------ Dataset content ------

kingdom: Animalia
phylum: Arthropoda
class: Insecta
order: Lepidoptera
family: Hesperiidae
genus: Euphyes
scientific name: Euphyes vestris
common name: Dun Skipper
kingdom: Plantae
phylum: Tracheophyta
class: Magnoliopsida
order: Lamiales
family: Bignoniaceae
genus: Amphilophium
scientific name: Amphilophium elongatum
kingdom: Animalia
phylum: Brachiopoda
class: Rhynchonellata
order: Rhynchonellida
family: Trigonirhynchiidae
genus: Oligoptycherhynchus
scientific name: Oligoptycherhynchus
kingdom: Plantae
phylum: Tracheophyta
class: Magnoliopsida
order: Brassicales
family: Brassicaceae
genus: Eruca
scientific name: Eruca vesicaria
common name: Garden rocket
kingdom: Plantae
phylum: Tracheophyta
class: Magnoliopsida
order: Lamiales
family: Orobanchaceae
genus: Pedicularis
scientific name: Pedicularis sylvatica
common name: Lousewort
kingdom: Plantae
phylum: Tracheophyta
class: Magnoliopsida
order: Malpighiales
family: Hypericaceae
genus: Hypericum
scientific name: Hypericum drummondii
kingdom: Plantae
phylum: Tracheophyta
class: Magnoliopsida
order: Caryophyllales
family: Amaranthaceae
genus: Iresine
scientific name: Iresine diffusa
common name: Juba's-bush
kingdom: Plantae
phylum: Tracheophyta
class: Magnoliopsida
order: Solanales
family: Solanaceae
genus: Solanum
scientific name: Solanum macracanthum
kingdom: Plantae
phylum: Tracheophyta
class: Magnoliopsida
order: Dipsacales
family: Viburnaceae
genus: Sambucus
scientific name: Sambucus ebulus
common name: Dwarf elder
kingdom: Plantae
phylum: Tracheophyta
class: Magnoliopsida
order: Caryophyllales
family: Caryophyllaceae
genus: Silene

------

## Exercise aim
Repeat every line of the entries above word for word, in the same order.

## Answer to this problem
kingdom: Animalia
phylum: Arthropoda
class: Insecta
order: Lepidoptera
family: Hesperiidae
genus: Euphyes
scientific name: Euphyes vestris
common name: Dun Skipper
kingdom: Plantae
phylum: Tracheophyta
class: Magnoliopsida
order: Lamiales
family: Bignoniaceae
genus: Amphilophium
scientific name: Amphilophium elongatum
kingdom: Animalia
phylum: Brachiopoda
class: Rhynchonellata
order: Rhynchonellida
family: Trigonirhynchiidae
genus: Oligoptycherhynchus
scientific name: Oligoptycherhynchus
kingdom: Plantae
phylum: Tracheophyta
class: Magnoliopsida
order: Brassicales
family: Brassicaceae
genus: Eruca
scientific name: Eruca vesicaria
common name: Garden rocket
kingdom: Plantae
phylum: Tracheophyta
class: Magnoliopsida
order: Lamiales
family: Orobanchaceae
genus: Pedicularis
scientific name: Pedicularis sylvatica
common name: Lousewort
kingdom: Plantae
phylum: Tracheophyta
class: Magnoliopsida
order: Malpighiales
family: Hypericaceae
genus: Hypericum
scientific name: Hypericum drummondii
kingdom: Plantae
phylum: Tracheophyta
class: Magnoliopsida
order: Caryophyllales
family: Amaranthaceae
genus: Iresine
scientific name: Iresine diffusa
common name: Juba's-bush
kingdom: Plantae
phylum: Tracheophyta
class: Magnoliopsida
order: Solanales
family: Solanaceae
genus: Solanum
scientific name: Solanum macracanthum
kingdom: Plantae
phylum: Tracheophyta
class: Magnoliopsida
order: Dipsacales
family: Viburnaceae
genus: Sambucus
scientific name: Sambucus ebulus
common name: Dwarf elder
kingdom: Plantae
phylum: Tracheophyta
class: Magnoliopsida
order: Caryophyllales
family: Caryophyllaceae
genus: Silene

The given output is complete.